> **What the exercise asks**
When you repeat the entries below, please keep them exact and leave out the pictures.

##### Information #####

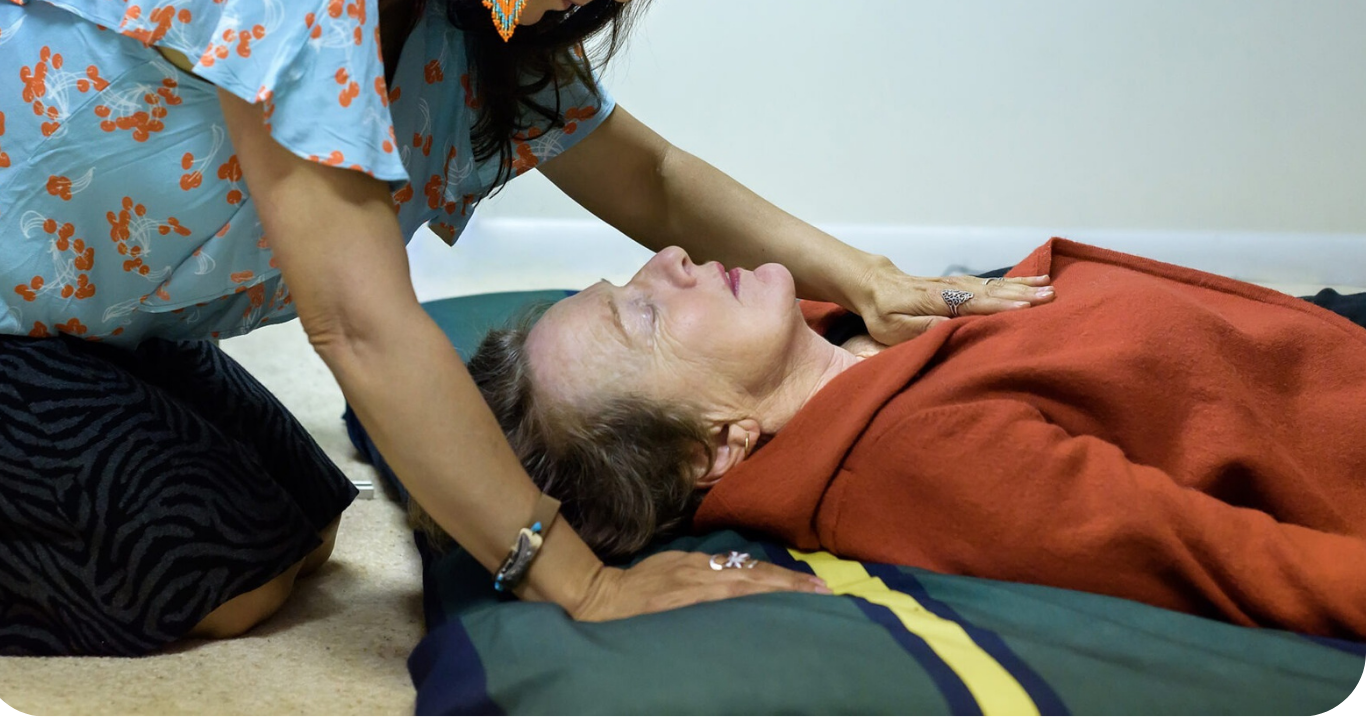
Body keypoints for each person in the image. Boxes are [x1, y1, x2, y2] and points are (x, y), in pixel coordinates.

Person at [0, 0, 1056, 656]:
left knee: (308, 521)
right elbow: (356, 321)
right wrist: (583, 583)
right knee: (225, 577)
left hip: (83, 324)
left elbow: (650, 175)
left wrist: (873, 280)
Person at [425, 238, 1367, 641]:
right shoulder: (926, 464)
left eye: (631, 278)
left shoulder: (845, 332)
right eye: (644, 317)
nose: (667, 261)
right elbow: (1240, 564)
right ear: (714, 448)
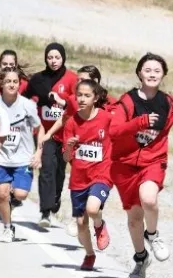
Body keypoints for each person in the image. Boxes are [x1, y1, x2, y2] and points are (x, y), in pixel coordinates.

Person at [109, 53, 173, 278]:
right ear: (139, 73)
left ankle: (153, 235)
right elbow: (114, 132)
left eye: (157, 71)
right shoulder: (127, 101)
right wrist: (139, 122)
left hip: (153, 160)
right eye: (148, 70)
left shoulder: (170, 103)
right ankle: (141, 259)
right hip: (124, 164)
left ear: (163, 75)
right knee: (134, 220)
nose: (152, 74)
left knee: (149, 199)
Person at [23, 42, 77, 228]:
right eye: (50, 57)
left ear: (63, 58)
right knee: (46, 167)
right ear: (45, 58)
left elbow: (77, 102)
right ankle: (45, 212)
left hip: (66, 133)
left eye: (57, 57)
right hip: (46, 133)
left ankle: (54, 200)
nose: (53, 61)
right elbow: (25, 96)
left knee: (59, 171)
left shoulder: (72, 79)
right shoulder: (38, 79)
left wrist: (63, 102)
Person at [63, 80, 113, 271]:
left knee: (92, 209)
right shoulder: (71, 122)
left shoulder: (107, 118)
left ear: (96, 97)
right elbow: (67, 157)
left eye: (87, 95)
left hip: (102, 173)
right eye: (79, 95)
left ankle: (100, 226)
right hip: (79, 178)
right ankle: (89, 255)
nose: (82, 99)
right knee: (81, 223)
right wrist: (69, 147)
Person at [0, 68, 43, 243]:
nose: (12, 85)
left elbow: (40, 127)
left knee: (20, 194)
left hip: (23, 158)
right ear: (2, 84)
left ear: (19, 85)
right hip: (2, 158)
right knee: (2, 193)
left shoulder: (27, 105)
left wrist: (39, 152)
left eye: (15, 82)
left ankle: (10, 203)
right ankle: (7, 227)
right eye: (8, 81)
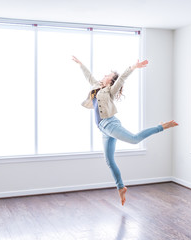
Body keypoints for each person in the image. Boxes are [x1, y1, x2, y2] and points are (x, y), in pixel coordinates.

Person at [72, 56, 178, 206]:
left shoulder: (110, 90)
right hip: (104, 129)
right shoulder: (96, 86)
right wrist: (80, 63)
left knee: (134, 139)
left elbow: (121, 78)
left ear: (111, 80)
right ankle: (121, 188)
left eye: (107, 75)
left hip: (110, 124)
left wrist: (133, 67)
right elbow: (88, 75)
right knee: (109, 161)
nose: (104, 75)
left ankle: (161, 126)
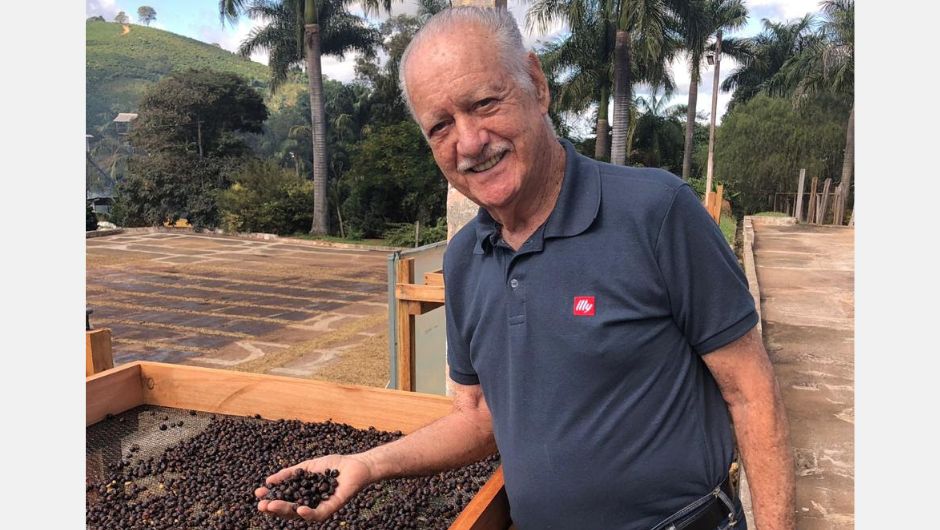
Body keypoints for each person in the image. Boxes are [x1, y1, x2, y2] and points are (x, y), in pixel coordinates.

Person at [255, 7, 795, 529]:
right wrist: (367, 464)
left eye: (485, 103)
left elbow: (751, 391)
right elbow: (478, 417)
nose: (469, 142)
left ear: (536, 84)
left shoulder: (656, 212)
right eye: (440, 126)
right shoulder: (464, 261)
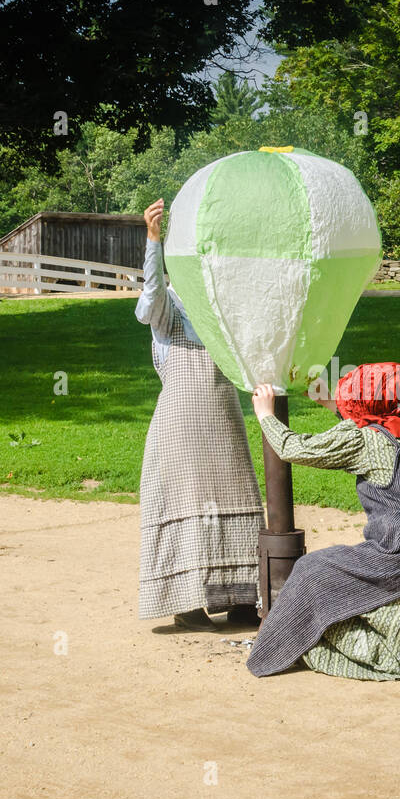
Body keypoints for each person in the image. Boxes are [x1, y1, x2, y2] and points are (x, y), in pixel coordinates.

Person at [246, 363, 400, 679]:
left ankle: (275, 649)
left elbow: (292, 448)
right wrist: (319, 394)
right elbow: (369, 419)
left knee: (312, 571)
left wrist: (265, 413)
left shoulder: (363, 440)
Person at [135, 198, 262, 629]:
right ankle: (188, 602)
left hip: (223, 418)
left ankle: (242, 598)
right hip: (180, 423)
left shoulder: (222, 309)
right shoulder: (167, 305)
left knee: (238, 497)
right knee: (187, 502)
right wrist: (152, 240)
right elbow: (148, 301)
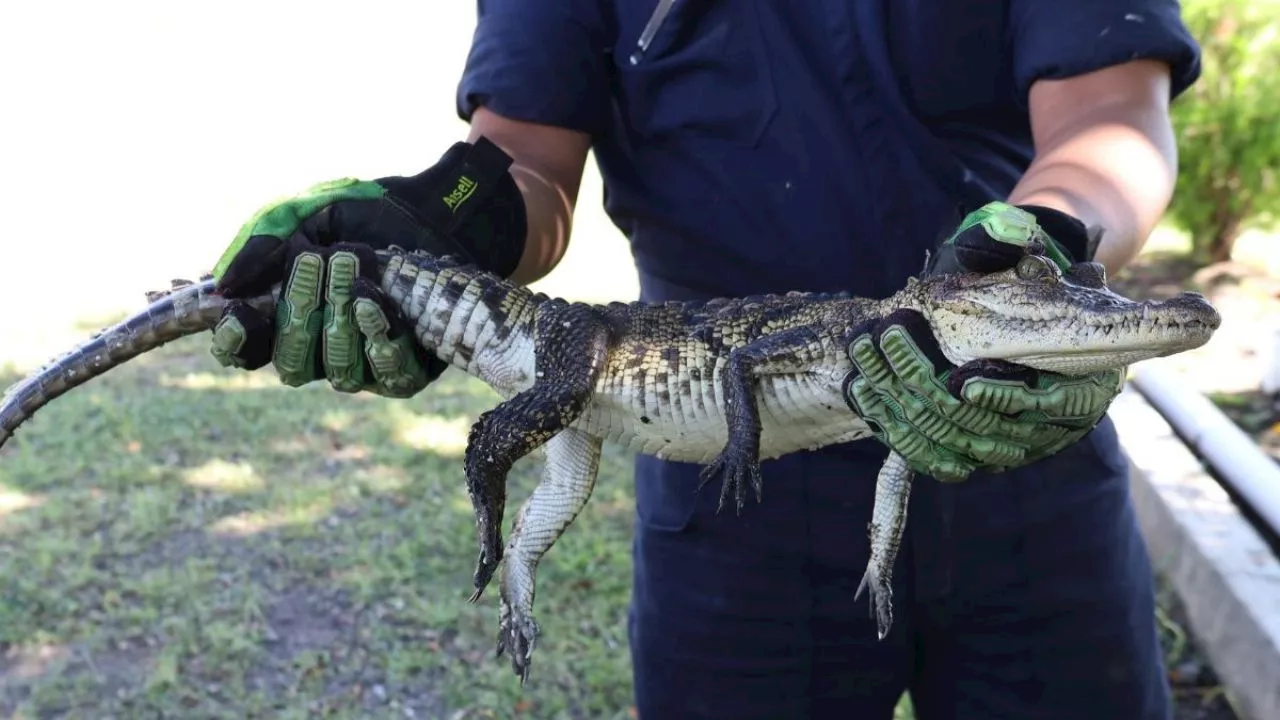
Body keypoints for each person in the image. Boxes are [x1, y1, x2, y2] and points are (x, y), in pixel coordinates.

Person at [208, 2, 1202, 718]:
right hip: (730, 487)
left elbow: (1106, 117)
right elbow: (527, 169)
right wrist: (443, 224)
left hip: (1019, 442)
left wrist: (1036, 245)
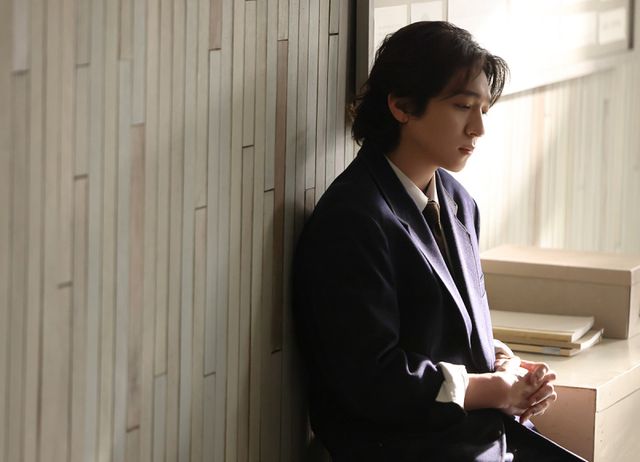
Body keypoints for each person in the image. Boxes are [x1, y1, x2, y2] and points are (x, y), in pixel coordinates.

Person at [292, 21, 587, 461]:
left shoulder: (457, 201)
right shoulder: (353, 219)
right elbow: (371, 378)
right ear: (401, 106)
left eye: (483, 109)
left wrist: (505, 366)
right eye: (463, 106)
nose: (478, 128)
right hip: (408, 449)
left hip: (481, 440)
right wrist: (491, 390)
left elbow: (448, 331)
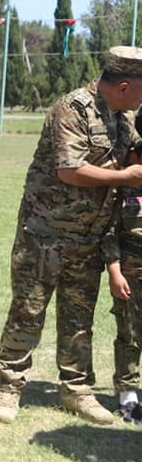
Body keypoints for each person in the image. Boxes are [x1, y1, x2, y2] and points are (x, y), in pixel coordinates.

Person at [0, 45, 142, 425]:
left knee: (79, 319)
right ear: (125, 87)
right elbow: (69, 170)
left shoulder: (123, 119)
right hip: (45, 234)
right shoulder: (73, 108)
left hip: (89, 238)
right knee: (28, 311)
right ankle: (9, 386)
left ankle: (77, 390)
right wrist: (124, 177)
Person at [101, 118, 142, 425]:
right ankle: (128, 395)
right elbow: (110, 231)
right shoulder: (125, 185)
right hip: (130, 274)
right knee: (129, 335)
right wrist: (115, 271)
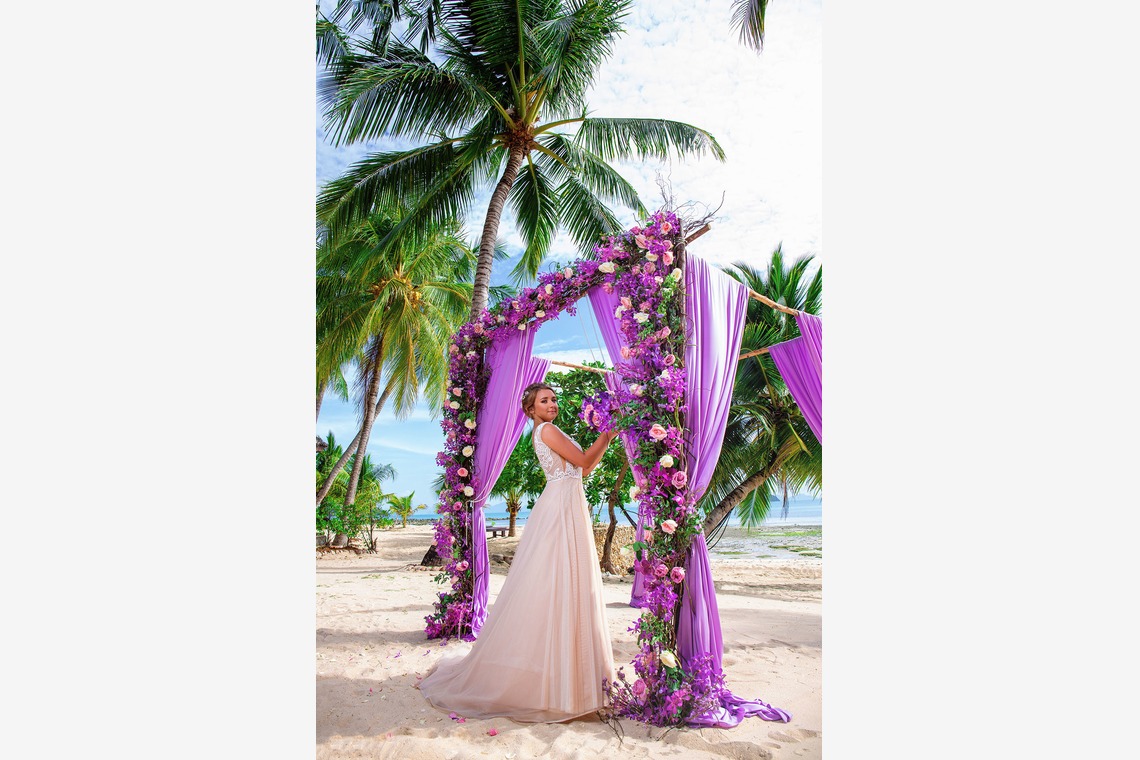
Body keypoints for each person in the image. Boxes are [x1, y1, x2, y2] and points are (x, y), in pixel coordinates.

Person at [416, 382, 621, 723]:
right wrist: (609, 433)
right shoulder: (548, 430)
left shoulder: (555, 430)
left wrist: (606, 439)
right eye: (544, 401)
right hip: (560, 510)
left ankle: (570, 676)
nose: (552, 404)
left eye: (554, 399)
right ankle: (562, 681)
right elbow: (585, 458)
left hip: (569, 503)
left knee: (568, 582)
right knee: (559, 581)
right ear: (531, 409)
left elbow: (584, 469)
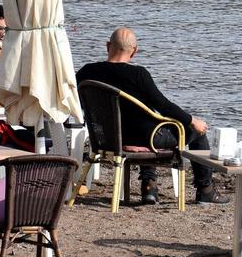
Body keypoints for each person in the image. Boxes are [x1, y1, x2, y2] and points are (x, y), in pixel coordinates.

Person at [76, 27, 227, 205]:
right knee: (195, 132)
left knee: (148, 119)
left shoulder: (87, 72)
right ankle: (205, 190)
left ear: (108, 46)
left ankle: (150, 187)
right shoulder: (138, 74)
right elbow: (163, 105)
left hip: (105, 139)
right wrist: (193, 121)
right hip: (145, 139)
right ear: (135, 51)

#####

> **Answer for the task**
Body keypoints for each person in the image. Boxes are [x1, y1, x2, y2] and points are (x, y), in pixel coordinates.

Person at [0, 0, 1056, 656]:
left knee: (308, 521)
right elbow: (356, 321)
right wrist: (583, 583)
right knee: (225, 577)
left hip: (83, 324)
left elbow: (650, 175)
left wrist: (873, 280)
Person at [425, 238, 1367, 641]:
right shoulder: (926, 464)
left eye: (631, 278)
left shoulder: (845, 332)
right eye: (644, 317)
nose: (667, 261)
right elbow: (1240, 564)
right ear: (714, 448)
Body keypoints for each person in the image. Boxes are [x1, y1, x2, y2] and points are (x, y), in pixel coordinates.

Person at [109, 53, 173, 278]:
right ear: (139, 73)
left ankle: (153, 235)
right elbow: (114, 132)
left eye: (157, 71)
right shoulder: (127, 101)
right wrist: (139, 122)
left hip: (153, 160)
right eye: (148, 70)
left shoulder: (170, 103)
right ankle: (141, 259)
right hip: (124, 164)
left ear: (163, 75)
right knee: (134, 220)
nose: (152, 74)
left knee: (149, 199)
Person at [23, 42, 77, 228]:
right eye: (50, 57)
left ear: (63, 58)
right knee: (46, 167)
right ear: (45, 58)
left elbow: (77, 102)
right ankle: (45, 212)
left hip: (66, 133)
left eye: (57, 57)
right hip: (46, 133)
left ankle: (54, 200)
nose: (53, 61)
right elbow: (25, 96)
left knee: (59, 171)
left shoulder: (72, 79)
right shoulder: (38, 79)
left wrist: (63, 102)
Person at [63, 80, 113, 271]:
left knee: (92, 209)
right shoulder: (71, 122)
left shoulder: (107, 118)
left ear: (96, 97)
right elbow: (67, 157)
left eye: (87, 95)
left hip: (102, 173)
right eye: (79, 95)
left ankle: (100, 226)
right hip: (79, 178)
right ankle: (89, 255)
nose: (82, 99)
right knee: (81, 223)
right wrist: (69, 147)
Person at [0, 68, 43, 243]:
nose: (12, 85)
left elbow: (40, 127)
left knee: (20, 194)
left hip: (23, 158)
right ear: (2, 84)
left ear: (19, 85)
right hip: (2, 158)
right knee: (2, 193)
left shoulder: (27, 105)
left wrist: (39, 152)
left eye: (15, 82)
left ankle: (10, 203)
right ankle: (7, 227)
right eye: (8, 81)
Body keypoints for each person in the image. Boxes are [x1, y1, x2, y2] and points are (x, y), in pixel coordinates.

Person at [72, 56, 178, 206]:
left shoulder: (110, 90)
right hip: (104, 129)
right shoulder: (96, 86)
right wrist: (80, 63)
left knee: (134, 139)
left elbow: (121, 78)
left ear: (111, 80)
right ankle: (121, 188)
left eye: (107, 75)
left hip: (110, 124)
left wrist: (133, 67)
right elbow: (88, 75)
right knee: (109, 161)
nose: (104, 75)
left ankle: (161, 126)
Body keypoints for each person in the image. Boxes are [x1, y1, x2, y2] and points are (x, y), in pixel coordinates.

Person at [255, 7, 795, 529]:
right wrist: (367, 464)
left eye: (485, 103)
left elbow: (751, 391)
right elbow: (478, 417)
nose: (469, 142)
left ear: (536, 84)
left shoulder: (656, 212)
right eye: (440, 126)
right shoulder: (464, 261)
Body keypoints for each person in the image. Boxes are [x1, y1, x2, y2] and points are (x, y), in pixel coordinates.

Person at [246, 363, 400, 679]:
left ankle: (275, 649)
left elbow: (292, 448)
right wrist: (319, 394)
right elbow: (369, 419)
left knee: (312, 571)
left wrist: (265, 413)
left shoulder: (363, 440)
Person at [135, 198, 262, 629]:
right ankle: (188, 602)
left hip: (223, 418)
left ankle: (242, 598)
right hip: (180, 423)
left shoulder: (222, 309)
right shoulder: (167, 305)
left knee: (238, 497)
right knee: (187, 502)
right wrist: (152, 240)
right elbow: (148, 301)
Body keypoints for each person in the image. Boxes are [x1, y1, x2, y2] and points are (x, y), in pixel coordinates.

Person at [208, 2, 1202, 718]:
right hip: (730, 487)
left elbow: (1106, 117)
right elbow: (527, 169)
right wrist: (443, 224)
left hip: (1019, 442)
left wrist: (1036, 245)
Body keypoints for each person in the image. Boxes are [x1, y1, x2, y2] and points are (x, y), in pixel coordinates.

Person at [292, 21, 587, 461]:
left shoulder: (457, 201)
right shoulder: (353, 219)
right elbow: (371, 378)
right ear: (401, 106)
left eye: (483, 109)
left wrist: (505, 366)
right eye: (463, 106)
nose: (478, 128)
right hip: (408, 449)
left hip: (481, 440)
right wrist: (491, 390)
left elbow: (448, 331)
Body keypoints for each person in the image. Boxes are [x1, y1, x2, y2] and points are (x, y), in pixel coordinates.

Person at [0, 45, 142, 425]:
left knee: (79, 319)
right ear: (125, 87)
right elbow: (69, 170)
left shoulder: (123, 119)
right hip: (45, 234)
right shoulder: (73, 108)
left hip: (89, 238)
right knee: (28, 311)
right ankle: (9, 386)
left ankle: (77, 390)
right wrist: (124, 177)
Person at [101, 118, 142, 425]:
right ankle: (128, 395)
right elbow: (110, 231)
right shoulder: (125, 185)
right hip: (130, 274)
right knee: (129, 335)
right wrist: (115, 271)
Body keypoints for each person in the image. Boxes are [x1, y1, x2, y2] and points are (x, y), in pixel coordinates.

Person at [416, 382, 621, 723]:
right wrist: (609, 433)
right shoulder: (548, 430)
left shoulder: (555, 430)
left wrist: (606, 439)
right eye: (544, 401)
right hip: (560, 510)
left ankle: (570, 676)
nose: (552, 404)
left eye: (554, 399)
right ankle: (562, 681)
right elbow: (585, 458)
left hip: (569, 503)
left knee: (568, 582)
right knee: (559, 581)
right ear: (531, 409)
left elbow: (584, 469)
Body keypoints for each person in the image. Boxes are [x1, y1, x2, y2] and points are (x, y), in pixel coordinates.

Person at [76, 27, 227, 205]:
right knee: (195, 132)
left knee: (148, 119)
left shoulder: (87, 72)
right ankle: (205, 190)
left ear: (108, 46)
left ankle: (150, 187)
right shoulder: (138, 74)
right elbow: (163, 105)
left hip: (105, 139)
right wrist: (193, 121)
right hip: (145, 139)
right ear: (135, 51)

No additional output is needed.